* Aim *
Set out as a numbered list the lines of the data starting at the one containing "[4 non-positive-flux detections" and ending at the one containing "data axis 2", with any blank lines left out.

* Material for this exercise *

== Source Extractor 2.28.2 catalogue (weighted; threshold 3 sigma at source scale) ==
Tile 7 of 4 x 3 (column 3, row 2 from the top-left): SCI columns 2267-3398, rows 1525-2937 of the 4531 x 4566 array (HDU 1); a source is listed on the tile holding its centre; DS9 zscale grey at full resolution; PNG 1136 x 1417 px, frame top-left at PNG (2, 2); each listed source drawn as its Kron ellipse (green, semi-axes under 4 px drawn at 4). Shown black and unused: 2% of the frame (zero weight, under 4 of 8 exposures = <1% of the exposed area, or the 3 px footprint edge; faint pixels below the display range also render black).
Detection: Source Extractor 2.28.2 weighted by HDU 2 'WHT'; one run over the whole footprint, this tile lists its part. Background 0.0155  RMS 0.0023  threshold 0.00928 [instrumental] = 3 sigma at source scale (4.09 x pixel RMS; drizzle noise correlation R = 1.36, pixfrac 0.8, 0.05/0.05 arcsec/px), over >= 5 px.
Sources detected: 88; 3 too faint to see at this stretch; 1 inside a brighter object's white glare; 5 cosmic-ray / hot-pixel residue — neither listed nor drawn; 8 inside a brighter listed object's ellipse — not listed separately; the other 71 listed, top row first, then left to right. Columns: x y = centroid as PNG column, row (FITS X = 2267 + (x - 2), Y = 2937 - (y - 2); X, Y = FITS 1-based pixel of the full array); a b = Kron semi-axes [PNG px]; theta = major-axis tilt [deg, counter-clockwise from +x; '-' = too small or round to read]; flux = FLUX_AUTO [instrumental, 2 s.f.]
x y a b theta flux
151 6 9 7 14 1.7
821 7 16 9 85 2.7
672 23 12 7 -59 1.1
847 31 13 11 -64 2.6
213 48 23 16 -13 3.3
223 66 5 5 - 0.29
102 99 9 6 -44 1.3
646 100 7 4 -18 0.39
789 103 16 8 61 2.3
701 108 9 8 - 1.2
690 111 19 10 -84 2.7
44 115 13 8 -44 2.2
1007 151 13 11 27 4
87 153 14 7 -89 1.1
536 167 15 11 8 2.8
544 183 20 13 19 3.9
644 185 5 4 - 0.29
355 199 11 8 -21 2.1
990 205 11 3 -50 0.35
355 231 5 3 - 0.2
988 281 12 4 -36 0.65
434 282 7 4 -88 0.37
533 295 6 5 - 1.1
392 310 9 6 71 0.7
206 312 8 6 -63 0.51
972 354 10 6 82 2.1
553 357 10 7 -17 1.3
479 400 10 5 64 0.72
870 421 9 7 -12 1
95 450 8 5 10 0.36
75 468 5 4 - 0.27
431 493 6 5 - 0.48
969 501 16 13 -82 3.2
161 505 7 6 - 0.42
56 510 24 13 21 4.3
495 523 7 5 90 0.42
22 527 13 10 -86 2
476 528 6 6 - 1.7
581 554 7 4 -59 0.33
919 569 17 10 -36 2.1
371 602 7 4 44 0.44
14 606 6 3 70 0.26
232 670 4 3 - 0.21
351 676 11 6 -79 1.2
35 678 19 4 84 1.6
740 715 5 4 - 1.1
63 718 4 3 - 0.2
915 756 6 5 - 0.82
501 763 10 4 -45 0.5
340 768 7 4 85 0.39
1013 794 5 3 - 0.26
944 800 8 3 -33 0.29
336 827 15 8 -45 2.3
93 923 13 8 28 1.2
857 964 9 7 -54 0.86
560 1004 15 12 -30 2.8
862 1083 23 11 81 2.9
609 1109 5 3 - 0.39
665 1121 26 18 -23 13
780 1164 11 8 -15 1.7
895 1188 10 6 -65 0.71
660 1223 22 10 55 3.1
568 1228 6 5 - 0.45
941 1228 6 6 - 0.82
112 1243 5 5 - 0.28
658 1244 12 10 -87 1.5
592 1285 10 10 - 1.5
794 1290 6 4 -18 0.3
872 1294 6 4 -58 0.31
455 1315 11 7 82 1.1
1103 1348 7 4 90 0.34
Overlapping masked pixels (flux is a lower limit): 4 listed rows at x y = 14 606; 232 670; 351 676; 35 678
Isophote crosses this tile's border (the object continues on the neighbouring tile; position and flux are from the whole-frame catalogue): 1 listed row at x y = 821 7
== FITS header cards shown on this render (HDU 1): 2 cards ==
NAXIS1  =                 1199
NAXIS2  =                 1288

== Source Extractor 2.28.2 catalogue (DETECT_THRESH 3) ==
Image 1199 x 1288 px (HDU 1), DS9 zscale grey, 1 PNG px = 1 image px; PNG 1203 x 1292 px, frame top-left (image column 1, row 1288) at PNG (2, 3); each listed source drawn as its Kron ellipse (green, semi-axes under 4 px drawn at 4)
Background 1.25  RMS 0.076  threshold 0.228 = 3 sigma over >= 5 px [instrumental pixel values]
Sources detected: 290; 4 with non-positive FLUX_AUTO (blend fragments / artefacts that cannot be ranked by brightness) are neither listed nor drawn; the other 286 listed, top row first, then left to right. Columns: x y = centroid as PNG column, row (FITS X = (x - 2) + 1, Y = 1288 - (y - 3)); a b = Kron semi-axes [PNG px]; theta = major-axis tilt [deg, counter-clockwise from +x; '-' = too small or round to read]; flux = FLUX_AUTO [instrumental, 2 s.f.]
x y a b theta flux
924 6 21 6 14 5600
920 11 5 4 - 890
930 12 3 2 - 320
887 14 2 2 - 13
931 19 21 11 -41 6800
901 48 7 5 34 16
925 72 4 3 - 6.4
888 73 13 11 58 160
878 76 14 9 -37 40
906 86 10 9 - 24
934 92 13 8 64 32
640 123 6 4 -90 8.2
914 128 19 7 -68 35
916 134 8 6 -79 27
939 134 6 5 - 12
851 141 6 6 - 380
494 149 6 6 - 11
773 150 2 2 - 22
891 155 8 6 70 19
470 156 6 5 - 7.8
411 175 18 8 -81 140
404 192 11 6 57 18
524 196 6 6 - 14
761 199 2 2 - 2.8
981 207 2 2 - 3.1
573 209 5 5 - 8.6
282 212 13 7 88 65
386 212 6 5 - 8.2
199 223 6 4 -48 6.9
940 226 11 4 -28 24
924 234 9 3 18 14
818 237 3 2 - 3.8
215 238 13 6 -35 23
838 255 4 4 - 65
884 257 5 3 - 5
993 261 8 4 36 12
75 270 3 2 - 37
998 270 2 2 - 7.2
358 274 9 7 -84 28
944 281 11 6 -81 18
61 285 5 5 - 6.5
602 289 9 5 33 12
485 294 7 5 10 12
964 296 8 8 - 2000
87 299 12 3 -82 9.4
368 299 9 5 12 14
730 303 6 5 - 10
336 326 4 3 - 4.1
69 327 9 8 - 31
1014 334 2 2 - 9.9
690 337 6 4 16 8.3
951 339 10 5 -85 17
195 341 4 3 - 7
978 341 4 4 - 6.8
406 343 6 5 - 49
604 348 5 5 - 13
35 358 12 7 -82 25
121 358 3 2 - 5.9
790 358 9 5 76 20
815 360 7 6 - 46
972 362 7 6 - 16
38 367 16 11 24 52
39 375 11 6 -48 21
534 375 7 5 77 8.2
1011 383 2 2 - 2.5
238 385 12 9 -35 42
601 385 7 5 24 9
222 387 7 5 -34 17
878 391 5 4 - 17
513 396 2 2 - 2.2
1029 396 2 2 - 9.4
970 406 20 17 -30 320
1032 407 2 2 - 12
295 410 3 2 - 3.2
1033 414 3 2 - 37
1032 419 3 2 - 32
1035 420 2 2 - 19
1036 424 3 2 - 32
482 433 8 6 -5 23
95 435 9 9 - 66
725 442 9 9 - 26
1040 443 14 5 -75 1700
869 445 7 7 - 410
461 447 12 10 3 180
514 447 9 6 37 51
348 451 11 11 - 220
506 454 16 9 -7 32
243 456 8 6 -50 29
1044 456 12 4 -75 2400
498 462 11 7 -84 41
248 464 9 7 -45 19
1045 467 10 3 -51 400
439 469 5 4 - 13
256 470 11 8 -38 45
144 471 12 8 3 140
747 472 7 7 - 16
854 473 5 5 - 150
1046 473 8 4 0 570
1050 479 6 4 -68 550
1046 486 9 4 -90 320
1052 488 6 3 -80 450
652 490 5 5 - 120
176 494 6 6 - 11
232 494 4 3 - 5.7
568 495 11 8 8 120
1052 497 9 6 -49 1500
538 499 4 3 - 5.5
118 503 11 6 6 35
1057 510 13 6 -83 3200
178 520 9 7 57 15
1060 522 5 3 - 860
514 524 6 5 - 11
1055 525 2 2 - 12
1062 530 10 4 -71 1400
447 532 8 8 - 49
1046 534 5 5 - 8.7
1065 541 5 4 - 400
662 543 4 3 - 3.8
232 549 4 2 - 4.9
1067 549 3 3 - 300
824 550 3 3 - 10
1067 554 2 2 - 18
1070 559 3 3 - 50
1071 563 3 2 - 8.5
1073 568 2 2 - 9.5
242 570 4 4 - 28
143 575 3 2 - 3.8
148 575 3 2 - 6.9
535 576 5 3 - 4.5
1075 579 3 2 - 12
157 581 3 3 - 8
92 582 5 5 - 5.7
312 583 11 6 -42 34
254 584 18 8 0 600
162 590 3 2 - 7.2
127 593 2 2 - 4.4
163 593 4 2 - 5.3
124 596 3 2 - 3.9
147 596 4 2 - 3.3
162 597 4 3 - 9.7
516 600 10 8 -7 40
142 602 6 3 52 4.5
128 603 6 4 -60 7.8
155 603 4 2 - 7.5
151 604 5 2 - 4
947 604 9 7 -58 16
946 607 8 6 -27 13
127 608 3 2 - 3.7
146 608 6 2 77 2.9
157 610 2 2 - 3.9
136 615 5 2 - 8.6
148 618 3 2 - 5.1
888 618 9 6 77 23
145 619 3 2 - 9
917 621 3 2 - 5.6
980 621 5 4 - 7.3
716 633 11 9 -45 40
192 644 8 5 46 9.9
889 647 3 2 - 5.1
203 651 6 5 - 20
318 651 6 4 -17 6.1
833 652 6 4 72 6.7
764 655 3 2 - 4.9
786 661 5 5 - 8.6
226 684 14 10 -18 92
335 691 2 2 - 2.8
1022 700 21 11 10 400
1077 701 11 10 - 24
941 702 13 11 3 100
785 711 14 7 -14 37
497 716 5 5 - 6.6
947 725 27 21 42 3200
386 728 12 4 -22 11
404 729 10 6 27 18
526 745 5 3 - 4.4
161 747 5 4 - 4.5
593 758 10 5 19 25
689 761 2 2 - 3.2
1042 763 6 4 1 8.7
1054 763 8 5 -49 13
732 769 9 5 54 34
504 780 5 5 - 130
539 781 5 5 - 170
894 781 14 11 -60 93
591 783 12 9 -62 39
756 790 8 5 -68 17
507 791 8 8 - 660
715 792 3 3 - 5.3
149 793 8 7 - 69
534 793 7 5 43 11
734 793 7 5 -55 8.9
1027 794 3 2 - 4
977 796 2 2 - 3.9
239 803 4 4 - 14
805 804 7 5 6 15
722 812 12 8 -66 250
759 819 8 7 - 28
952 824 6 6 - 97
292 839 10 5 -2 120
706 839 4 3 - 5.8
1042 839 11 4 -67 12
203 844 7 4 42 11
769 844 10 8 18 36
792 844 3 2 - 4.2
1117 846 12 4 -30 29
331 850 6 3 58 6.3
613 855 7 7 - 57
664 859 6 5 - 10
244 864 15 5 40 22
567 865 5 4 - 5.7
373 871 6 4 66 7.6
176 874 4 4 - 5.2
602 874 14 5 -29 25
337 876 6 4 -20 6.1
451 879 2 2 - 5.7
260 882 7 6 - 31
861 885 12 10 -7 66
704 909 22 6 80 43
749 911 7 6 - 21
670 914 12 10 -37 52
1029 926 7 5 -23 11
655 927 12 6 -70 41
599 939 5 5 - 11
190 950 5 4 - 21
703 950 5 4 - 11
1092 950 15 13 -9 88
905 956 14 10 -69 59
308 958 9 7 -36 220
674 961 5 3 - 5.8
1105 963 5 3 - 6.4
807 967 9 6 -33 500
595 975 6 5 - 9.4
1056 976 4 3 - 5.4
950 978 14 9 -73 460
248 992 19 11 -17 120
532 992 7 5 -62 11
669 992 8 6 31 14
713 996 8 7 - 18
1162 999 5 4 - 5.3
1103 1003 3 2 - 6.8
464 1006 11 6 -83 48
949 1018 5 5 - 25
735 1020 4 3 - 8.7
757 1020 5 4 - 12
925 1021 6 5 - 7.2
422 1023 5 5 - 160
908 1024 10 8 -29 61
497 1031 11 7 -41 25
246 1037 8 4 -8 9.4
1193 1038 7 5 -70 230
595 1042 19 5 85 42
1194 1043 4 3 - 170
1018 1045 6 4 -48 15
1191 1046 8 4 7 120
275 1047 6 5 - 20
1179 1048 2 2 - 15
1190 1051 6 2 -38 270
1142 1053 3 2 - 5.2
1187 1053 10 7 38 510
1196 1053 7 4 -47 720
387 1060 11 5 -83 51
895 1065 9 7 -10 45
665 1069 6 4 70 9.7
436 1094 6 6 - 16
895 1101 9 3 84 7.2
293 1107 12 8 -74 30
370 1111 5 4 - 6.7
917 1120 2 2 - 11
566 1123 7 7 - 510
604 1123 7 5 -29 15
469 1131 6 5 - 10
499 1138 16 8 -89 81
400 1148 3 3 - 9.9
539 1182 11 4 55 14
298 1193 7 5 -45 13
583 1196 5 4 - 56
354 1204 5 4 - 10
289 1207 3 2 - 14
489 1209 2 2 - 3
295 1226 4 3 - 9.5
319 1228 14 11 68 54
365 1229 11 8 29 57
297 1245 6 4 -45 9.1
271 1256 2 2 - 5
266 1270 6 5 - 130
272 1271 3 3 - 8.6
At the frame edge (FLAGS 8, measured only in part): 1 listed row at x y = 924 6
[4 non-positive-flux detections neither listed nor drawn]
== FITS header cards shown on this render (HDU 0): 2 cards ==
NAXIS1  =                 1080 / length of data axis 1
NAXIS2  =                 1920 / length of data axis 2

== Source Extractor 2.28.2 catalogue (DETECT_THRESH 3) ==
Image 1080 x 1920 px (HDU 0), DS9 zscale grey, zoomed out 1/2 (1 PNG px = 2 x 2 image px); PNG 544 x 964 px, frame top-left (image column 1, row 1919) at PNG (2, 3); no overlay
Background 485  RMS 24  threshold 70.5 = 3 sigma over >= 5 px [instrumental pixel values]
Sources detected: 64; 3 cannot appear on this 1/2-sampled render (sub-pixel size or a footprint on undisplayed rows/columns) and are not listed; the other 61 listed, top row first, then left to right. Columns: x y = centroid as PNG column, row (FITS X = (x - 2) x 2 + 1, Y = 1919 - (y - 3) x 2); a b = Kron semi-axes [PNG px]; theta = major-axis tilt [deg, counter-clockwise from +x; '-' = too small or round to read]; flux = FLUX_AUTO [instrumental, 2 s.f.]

* Right answer *
1. [4 non-positive-flux detections neither listed nor drawn]
2. == FITS header cards shown on this render (HDU 0): 2 cards ==
3. NAXIS1  =                 1080 / length of data axis 1
4. NAXIS2  =                 1920 / length of data axis 2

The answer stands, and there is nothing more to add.